Get all the information upfront
When listing items for sale online, antique dealers ought to answer all the questions that customers would likely ask in person in the product description. Try looking for details like estimated age, period style, materials, ownership history if available, and restoration if applicable. If you notice any of these details missing, contact the retailer for more information.
Avoid buying items with vague condition descriptors, such as “used” or “good”. Instead, you want to know exactly where there are marks, dents, scratches or other areas of damage. Descriptions should also list the product dimensions so that you can ensure the piece of furniture fits in your property. Look at photographs carefully.
Reputable sellers will be honest about a product’s condition and point out signs of wear and tear in their photography. Bear in mind that photographs don’t always give an accurate impression of colour. You might be able to ask the dealer if they can send photographs taken in different types of lighting to get a better idea of the true colour.
Consider shipping methods and costs
Make sure a seller is using a reputable delivery service, and if the item is of a high value, make sure it is sent via recorded delivery so that you can rest assured no one but you will sign for it. Shipping costs for large, bulky items of furniture such as antique desks and dining sets can be incredibly expensive, so factor this into your budget before you start shopping online.
Ask about refund policies
Reputable sellers understand that until you see an antique in person, there is a possibility that it might not be right for you. That’s why good sellers try to give honest and accurate information upfront; they don’t want the hassle or expense of processing returns. Good sellers will have a returns policy in place, but it’s also important to know your rights. UK Consumer Contracts Regulations state that you have a right to cancel an order up to 14 days after receipt of goods. Moreover, you then have an additional 14 days actually to return the goods after deciding to cancel.
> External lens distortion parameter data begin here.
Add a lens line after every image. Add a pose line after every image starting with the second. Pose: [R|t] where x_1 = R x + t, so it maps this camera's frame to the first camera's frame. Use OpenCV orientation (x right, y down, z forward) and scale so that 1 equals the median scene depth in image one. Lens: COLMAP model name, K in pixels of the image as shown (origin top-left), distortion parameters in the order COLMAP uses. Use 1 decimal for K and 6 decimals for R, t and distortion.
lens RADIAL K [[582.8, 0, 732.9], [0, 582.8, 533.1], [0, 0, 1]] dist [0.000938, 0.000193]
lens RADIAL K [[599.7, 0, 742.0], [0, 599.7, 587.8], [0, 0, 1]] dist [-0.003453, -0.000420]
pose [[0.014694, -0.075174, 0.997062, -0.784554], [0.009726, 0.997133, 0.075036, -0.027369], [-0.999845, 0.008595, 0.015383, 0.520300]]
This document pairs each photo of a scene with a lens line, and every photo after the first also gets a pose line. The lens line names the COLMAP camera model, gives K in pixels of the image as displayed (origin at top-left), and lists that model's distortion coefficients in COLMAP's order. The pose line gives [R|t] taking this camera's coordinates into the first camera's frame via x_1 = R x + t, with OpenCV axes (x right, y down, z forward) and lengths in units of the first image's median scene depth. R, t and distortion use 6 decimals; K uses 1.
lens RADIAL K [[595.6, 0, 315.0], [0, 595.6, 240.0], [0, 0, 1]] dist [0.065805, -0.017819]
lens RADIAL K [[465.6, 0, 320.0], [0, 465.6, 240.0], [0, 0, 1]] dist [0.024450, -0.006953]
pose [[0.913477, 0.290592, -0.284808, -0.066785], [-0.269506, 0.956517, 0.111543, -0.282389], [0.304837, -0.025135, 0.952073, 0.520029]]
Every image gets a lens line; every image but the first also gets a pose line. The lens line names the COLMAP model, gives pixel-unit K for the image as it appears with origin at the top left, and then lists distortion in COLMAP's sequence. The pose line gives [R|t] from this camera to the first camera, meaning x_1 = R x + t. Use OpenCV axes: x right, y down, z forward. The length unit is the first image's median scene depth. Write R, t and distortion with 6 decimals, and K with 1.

Bear in mind that you will have to cover the costs involved in returning the item if you choose not to keep it. That is, of course, unless the item does not match the description given at the time of purchase, in which case the seller should cover the cost of returns. Under the Consumer Rights Act, you have 30 days from receipt of an item to request a return if you deem it to be not as described.
Buying Antique Furniture FAQ’s
What is the difference between vintage and antique?
Antique tends to be defined as anything older than 100 years, while vintage is generally anything younger than 100 years and older than 20 years. A piece of furniture from the 1970s, for example, would be deemed vintage rather than antique.
Is retro furniture the same as antique furniture?
Retro furniture is that which references historical style but is not itself actually old. Antique furniture is that which was manufactured many years ago. The term ‘retro’ could be applied to pieces of furniture that were inspired by styles of the past or to modern recreations of classic or iconic pieces of furniture from bygone eras. You might also see the term ‘vintage-inspired’ used to describe new furniture inspired by past styles.
There’s an awful lot to learn when buying antique furniture, but the main thing to focus on is enjoying the learning process and discovering pieces of furniture that you truly love. Be open-minded in your approach to the search and strive to make friends, and you’ll soon find yourself hooked on the process of hunting for antiques that will bring classic style and beauty to your home.